**SUPPLIED TEXT**
-- start --
The footage and subsequent investigation conducted by CNN last month has rallied European and African leaders to take action to stop the abuses. On Wednesday, the leaders of Libya, France, Germany, Chad and Niger and four other countries agreed on a plan to evacuate thousands of migrants stuck in Libyan detention camps.
The grainy undercover video appears to show smugglers selling off a dozen men outside of the capital city Tripoli.
“Does anybody need a digger? This is a digger, a big strong man, he’ll dig,” said an auctioneer, according to CNN. “What am I bid, what am I bid?”
The report has drawn attention to an issue that aid and migrant groups say has gone on for years.
Why is there a slave trade in Libya?
Libya is the main transit point for refugees and migrants trying to reach Europe by sea. In each of the last three years, 150,000 people have made the dangerous crossing across the Mediterranean Sea from Libya. For four years in a row, 3,000 refugees have died while attempting the journey, according to figures from the International Organization for Migration (IOM), the U.N.’s migration agency.
The Libyan Coast Guard — supported with funds and resources from the E.U. and more specifically, Italy — has cracked down on boats smuggling refugees and migrants to Europe. With estimates of 400,000 to almost one million people now bottled up Libya, detention centers are overrun and there are mounting reports of robbery, rape, and murder among migrants, according to a September report by the U.N. human rights agency. Conditions in the centers have been described as “horrific,” and among other abuses, migrants are vulnerable to being sold off as laborers in slave auctions.
-- end --
**GIVEN EXERCISE A**
Using the passage on Libya's slave trade, decide whether each statement agrees with it: (i) Only five countries agreed on the plan to evacuate migrants from Libyan detention camps. (ii) The Libyan Coast Guard is backed by funds and resources from the E.U. (iii) Libya's detention centers have room to spare. Answer yes or no for each and quote the words that decide it.

**TASK MATERIAL**
-- start --
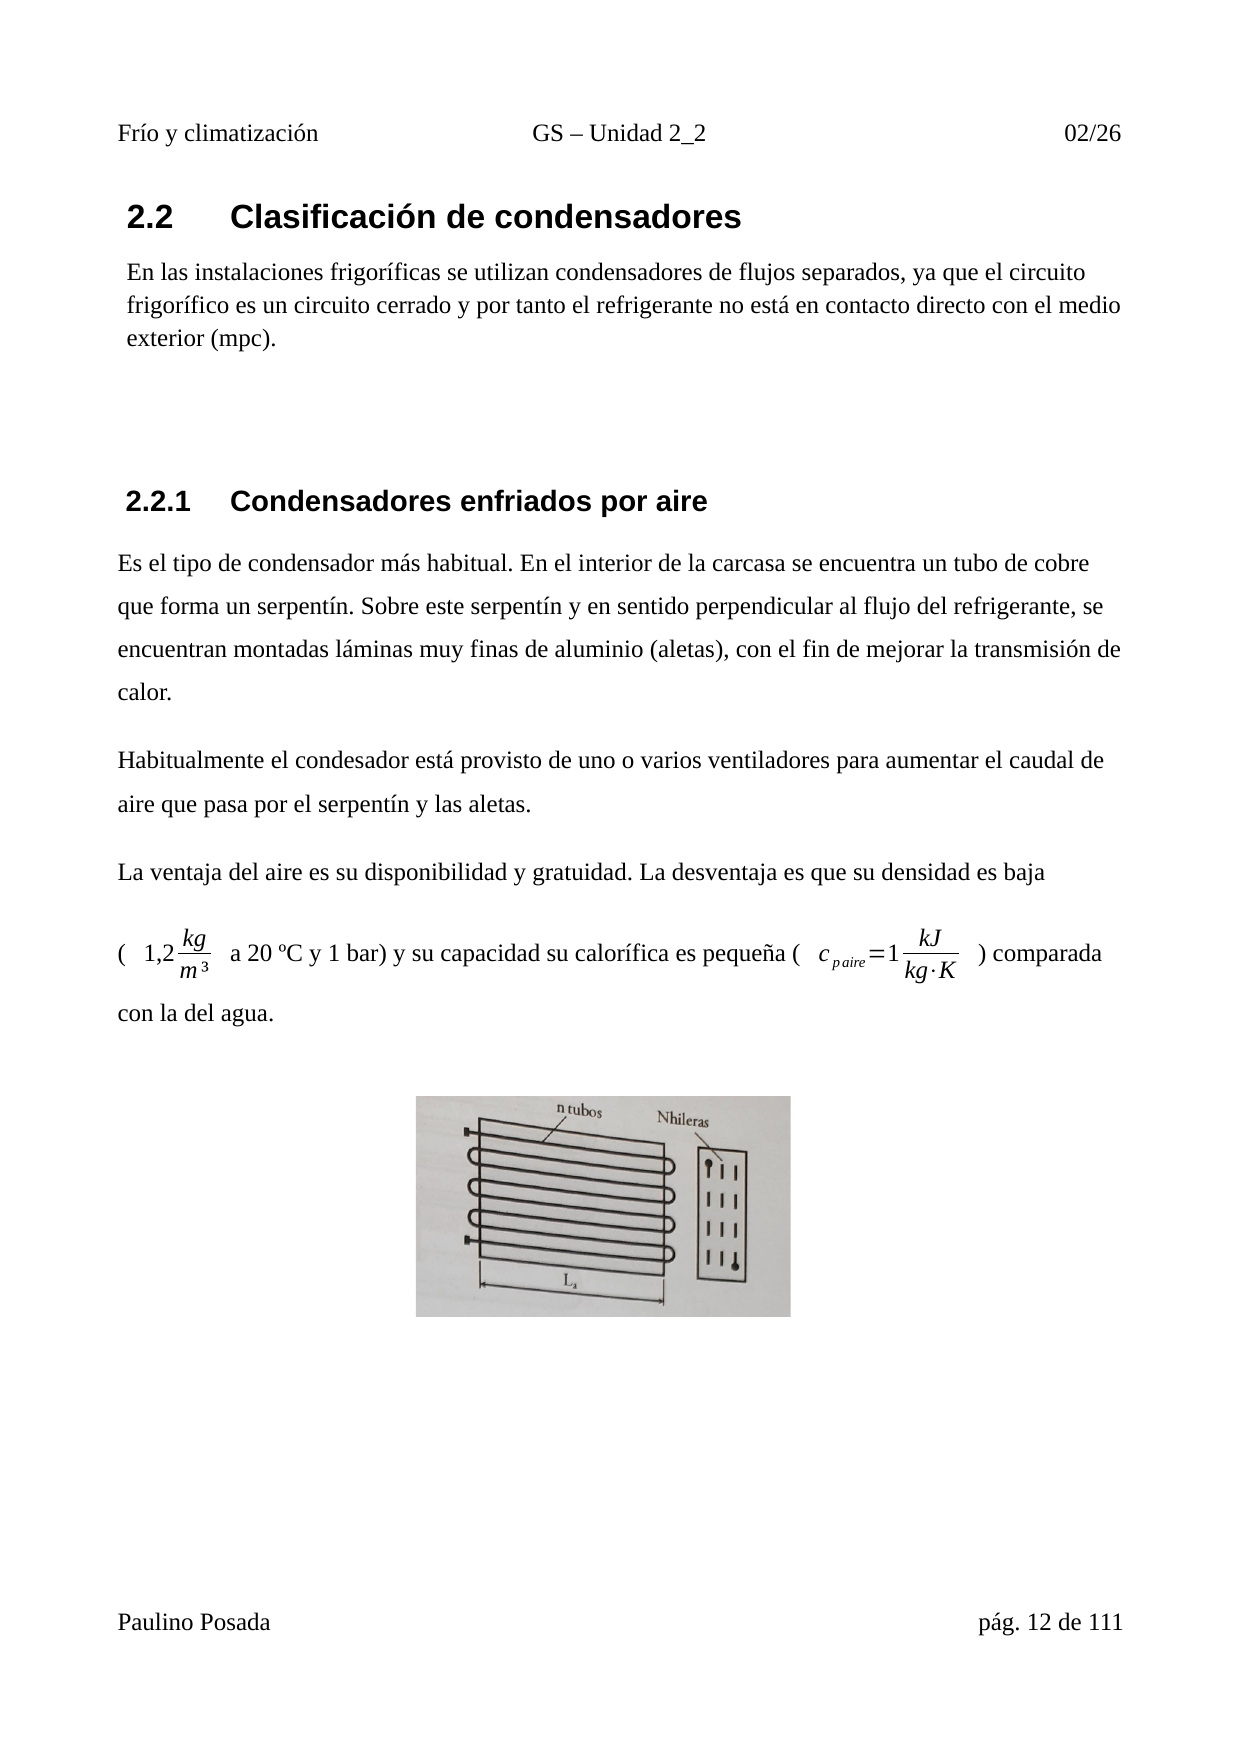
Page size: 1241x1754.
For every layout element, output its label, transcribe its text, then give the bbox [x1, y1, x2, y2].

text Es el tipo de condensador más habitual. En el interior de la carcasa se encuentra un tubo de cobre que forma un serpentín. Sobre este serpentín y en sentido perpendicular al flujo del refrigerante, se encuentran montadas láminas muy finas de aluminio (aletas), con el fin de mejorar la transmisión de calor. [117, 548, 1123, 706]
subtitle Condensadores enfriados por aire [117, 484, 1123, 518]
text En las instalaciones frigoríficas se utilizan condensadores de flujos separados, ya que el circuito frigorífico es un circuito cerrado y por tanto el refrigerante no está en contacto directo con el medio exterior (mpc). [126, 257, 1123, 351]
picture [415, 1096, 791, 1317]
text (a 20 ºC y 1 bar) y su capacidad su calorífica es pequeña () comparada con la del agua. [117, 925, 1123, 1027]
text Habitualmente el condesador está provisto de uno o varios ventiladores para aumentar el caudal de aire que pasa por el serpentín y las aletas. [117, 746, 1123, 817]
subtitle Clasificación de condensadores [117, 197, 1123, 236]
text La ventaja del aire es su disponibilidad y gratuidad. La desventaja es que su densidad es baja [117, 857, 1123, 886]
-- end --
**GIVEN EXERCISE B**
Write out everything in the records from the line that contains "text Es el tipo" down to the line that contains "subtitle Condensadores enfriados", including both of those lines.

**OUTPUT A**
(i) No: "the leaders of Libya, France, Germany, Chad and Niger and four other countries agreed on a plan to evacuate thousands of migrants stuck in Libyan detention camps."
(ii) Yes: "supported with funds and resources from the E.U. and more specifically, Italy"
(iii) No: "detention centers are overrun"

**OUTPUT B**
text Es el tipo de condensador más habitual. En el interior de la carcasa se encuentra un tubo de cobre que forma un serpentín. Sobre este serpentín y en sentido perpendicular al flujo del refrigerante, se encuentran montadas láminas muy finas de aluminio (aletas), con el fin de mejorar la transmisión de calor. [117, 548, 1123, 706]
subtitle Condensadores enfriados por aire [117, 484, 1123, 518]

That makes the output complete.